Date: August 5, 2013
Location: College Park, MD

The LEAP team conducted cost-benefit analyses (CBAs) of four agriculture-related projects in Ethiopia to assess the beneficiary, social, and financial outcomes of the following interventions: Agribusiness and Market Development (AMD), the Livestock Growth Project (LGP), Pastoralists Resiliency Improvement and Market Expansion Project (PRIME), and Graduation with Resilience to Achieve Sustainable Development Project (GRAD). At their core, these projects share the goal of reducing poverty and hunger by increasing the income of targeted households and stimulating sustainable economic growth.

The projects have different approaches to accomplish their collective goal. AMD seeks to reduce poverty and hunger by improving the efficiency and competitiveness of value chains. The project is expected to enhance opportunities for better jobs and higher income for rural households in Ethiopia. LGP aims to reduce hunger by targeting Ethiopia’s livestock value chains in selected districts within four Ethiopian regions. The project seeks to create jobs and increase the incomes of rural households by targeting the following value chains: dairy, meat and live animals, hides, skins, and leather. Additionally, PRIME will work to improve the resiliency and adaptive capacity of pastoral communities to weather shocks through market expansion.1 The project will be executed in the agro-pastoral districts of the Somali, Afar, and Oromia regions. GRAD works to sustain food security for chronically food-insecure households in Ethiopia. Focusing on the five value chains of dairy, honey, meat, pulses, and vegetables, the project will work with approximately 65,000 food-insecure households, will attempt to “graduate” 50,000 from safety-net project support, and will help increase each household’s yearly income by $365 at the end of the 5-year project.

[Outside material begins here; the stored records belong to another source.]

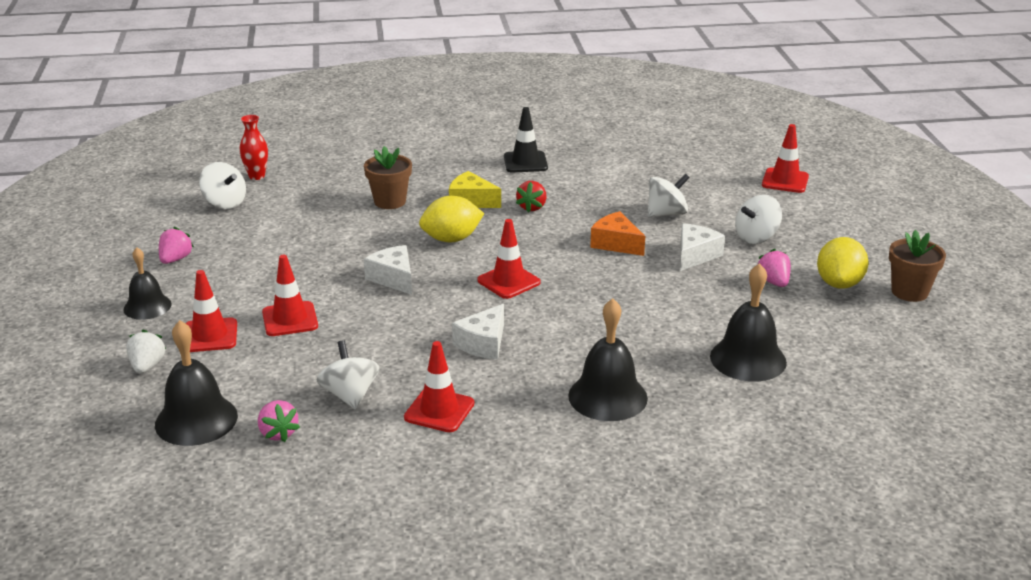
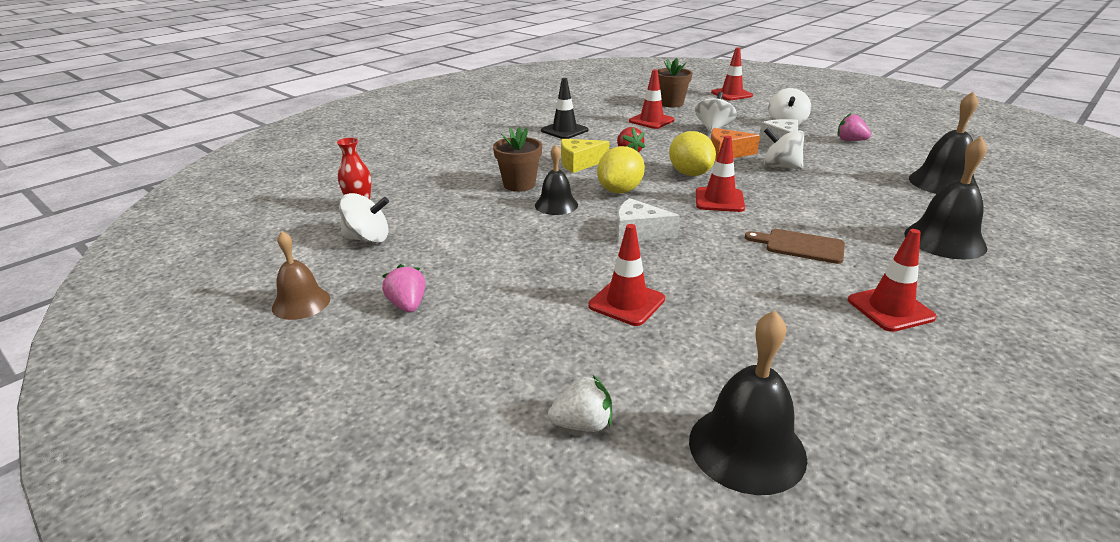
camera: 40 degrees left, 0 degrees up
(129, 231) = (301, 303): none -> brown bell
(147, 306) = (462, 363): black bell -> black bell (556, 205)
(147, 366) = (583, 424): white strawberry -> white strawberry turned 120 degrees clockwise
(210, 336) = (585, 356): red traffic cone -> red traffic cone (651, 121)
(278, 433) = (838, 408): pink strawberry -> none
(350, 395) = (810, 336): white spinning top -> white spinning top (780, 166)
(483, 343) = (800, 246): white cheese -> brown cutting board
(839, 283) = (877, 129): yellow lemon -> yellow lemon (690, 173)
(909, 292) = (912, 121): brown flower pot -> brown flower pot (671, 103)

Through interviewing stakeholders, private experts, research institutes, and households,2 the team collected extensive primary data, which were used to construct CBA models of the proposed interventions.3 These models included economic conversion factors to adjust for market distortions that were present in the economy of Ethiopia. The CBA models can also be adjusted in order to predict the outcomes of the interventions in different regions of Ethiopia depending on the varying climatic conditions.4

The team determined that the PRIME project had the highest cost benefit of the projects, although the project was at an early stage and not all of its interventions were analyzed.